Ambassador of Pakistan to Qatar
- Incumbent
- Assumed office 27 January 2025
- Preceded by: Muhemmed Aejaz

Personal details
- Born: June 25, 1968 (age 57)
- Awards: Hilal-i-Imtiaz (Military)

Military service
- Allegiance: Pakistan
- Branch/service: Pakistan Army
- Rank: Lieutenant general

= Muhammad Aamer =

Pakistani retired army officer

Muhammad Aamer (born 25 June 1968) is a Pakistani retired military officer who is serving as the Ambassador of Pakistan to Qatar. He was commissioned in an artillery regiment in 1987, was promoted to the rank of lieutenant general in 2019, and later served as commander of XXX Corps at Gujranwala. He was a aide-de-camp to Asif Ali Zardari during his first tenure as president.

==Military career==
Aamer was commissioned in an artillery regiment in 1987. He is a graduate of the Command and Staff College, Quetta, and the National Defence University, Islamabad, and holds master's degrees in arts and science of warfare and strategic studies.

His other appointments included service as platoon commander at the Pakistan Military Academy, and as directing staff at the Command and Staff College, Quetta, and the National Defence University. On the operational side, he served as brigade major of an infantry brigade on the Line of Control and as General Staff Officer-I (Plans) of a deployed corps. He also served as a United Nations military observer in Sierra Leone and as military secretary to the president of Pakistan.

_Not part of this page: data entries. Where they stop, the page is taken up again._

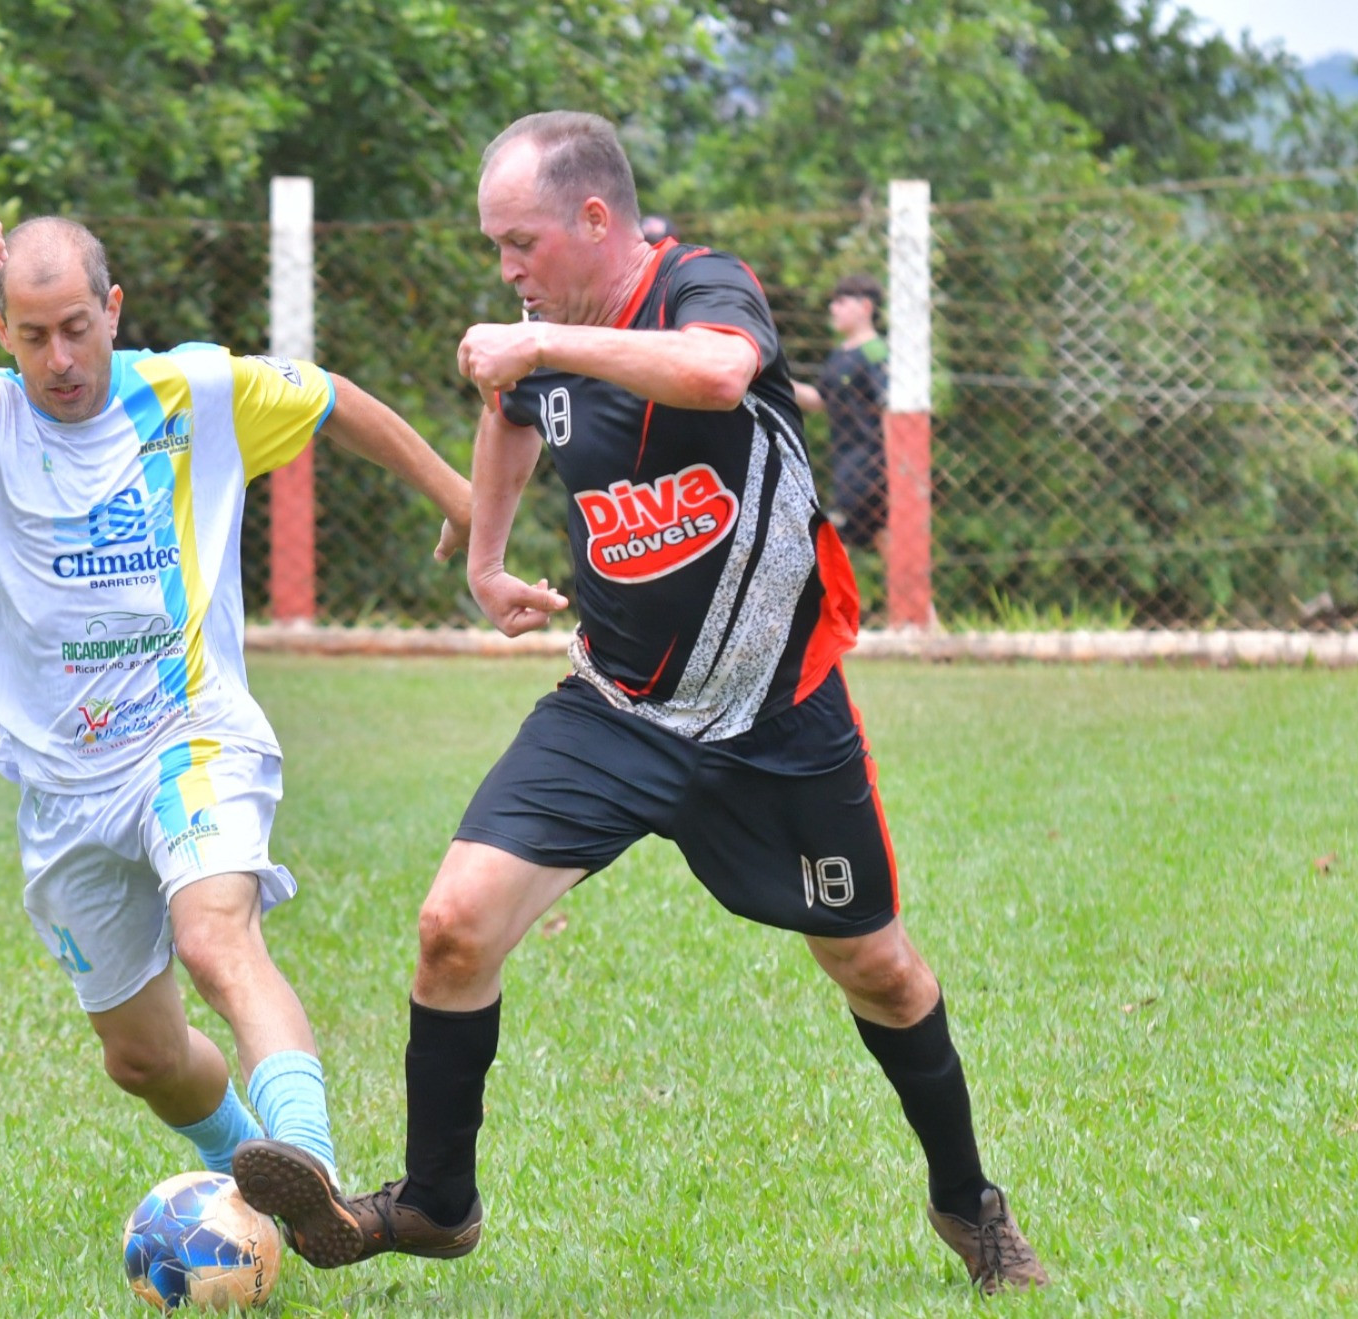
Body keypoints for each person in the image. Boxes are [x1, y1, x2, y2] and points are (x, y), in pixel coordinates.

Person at [231, 111, 1048, 1295]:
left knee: (878, 969)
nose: (507, 269)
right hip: (615, 703)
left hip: (775, 714)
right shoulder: (540, 334)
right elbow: (515, 414)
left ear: (595, 220)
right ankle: (431, 1204)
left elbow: (716, 371)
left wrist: (545, 343)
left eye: (520, 242)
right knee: (452, 926)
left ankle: (968, 1206)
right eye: (496, 247)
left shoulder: (701, 287)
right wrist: (485, 556)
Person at [0, 215, 471, 1189]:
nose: (61, 358)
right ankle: (242, 1167)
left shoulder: (190, 390)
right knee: (141, 1058)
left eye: (78, 327)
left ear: (113, 310)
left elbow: (330, 397)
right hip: (62, 784)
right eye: (35, 334)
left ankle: (308, 1168)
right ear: (0, 329)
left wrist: (461, 498)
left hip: (189, 732)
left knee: (216, 938)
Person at [793, 273, 889, 555]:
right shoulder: (840, 354)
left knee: (832, 543)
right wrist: (772, 379)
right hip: (846, 464)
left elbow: (888, 405)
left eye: (841, 302)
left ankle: (829, 601)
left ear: (866, 307)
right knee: (886, 540)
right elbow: (821, 399)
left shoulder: (874, 350)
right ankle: (918, 602)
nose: (833, 308)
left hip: (870, 466)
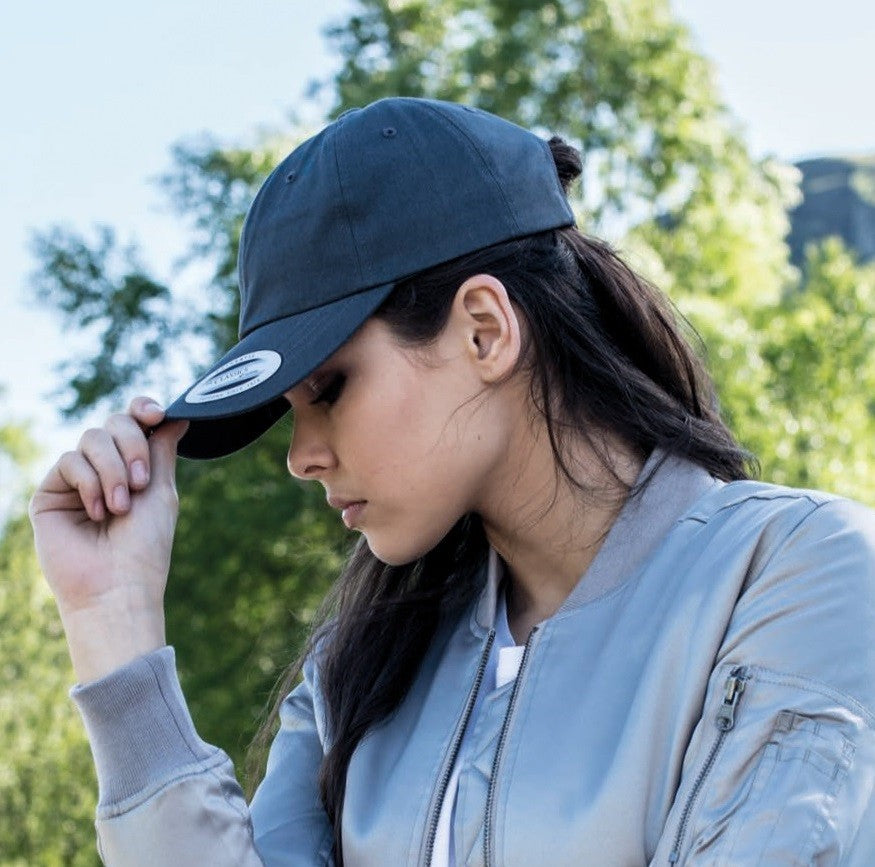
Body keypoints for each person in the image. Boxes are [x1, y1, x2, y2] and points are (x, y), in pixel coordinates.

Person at [29, 97, 875, 866]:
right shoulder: (349, 676)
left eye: (328, 389)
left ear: (483, 330)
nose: (300, 455)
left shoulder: (793, 576)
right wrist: (113, 618)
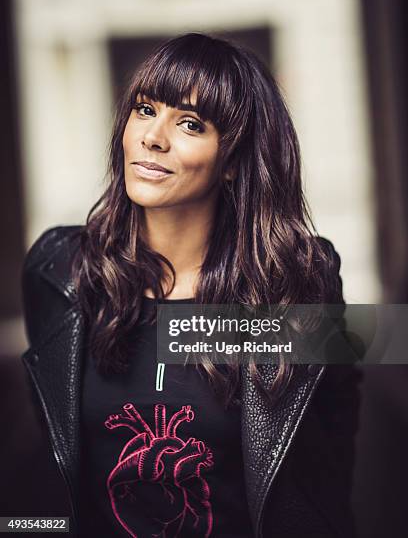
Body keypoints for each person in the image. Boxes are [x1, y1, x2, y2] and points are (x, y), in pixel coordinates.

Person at [21, 32, 361, 538]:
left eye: (189, 123)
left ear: (233, 161)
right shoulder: (62, 273)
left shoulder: (295, 284)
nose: (152, 137)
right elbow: (45, 483)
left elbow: (326, 473)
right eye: (144, 109)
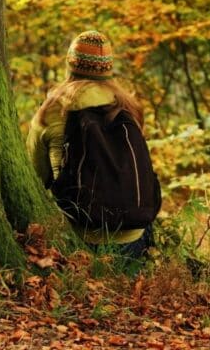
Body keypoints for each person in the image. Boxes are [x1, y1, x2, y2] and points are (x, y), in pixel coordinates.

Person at [27, 30, 154, 260]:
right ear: (108, 68)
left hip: (84, 236)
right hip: (136, 233)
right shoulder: (128, 106)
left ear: (70, 64)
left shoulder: (53, 111)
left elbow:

In September 2019, he was promoted from major general to lieutenant general. In October 2021, he assumed command of Gujranwala Corps. He also served as an infantry division commander and as Director General Global Affairs at General Headquarters.

==Diplomatic career==
In December 2024, Aamer was redesignated as Pakistan's ambassador to Qatar after initially having been nominated as ambassador to the United Arab Emirates. He replaced Mohammad Ejaz, who had been reassigned as ambassador to Belarus. On 27 January 2025, he presented his credentials to Tamim bin Hamad Al Thani, the Emir of Qatar.

Aamer attended the first session of 2025–2026 Iran–United States negotiations in Muscat and coordinated Pakistan's role as a mediator between the U.S. and Iran.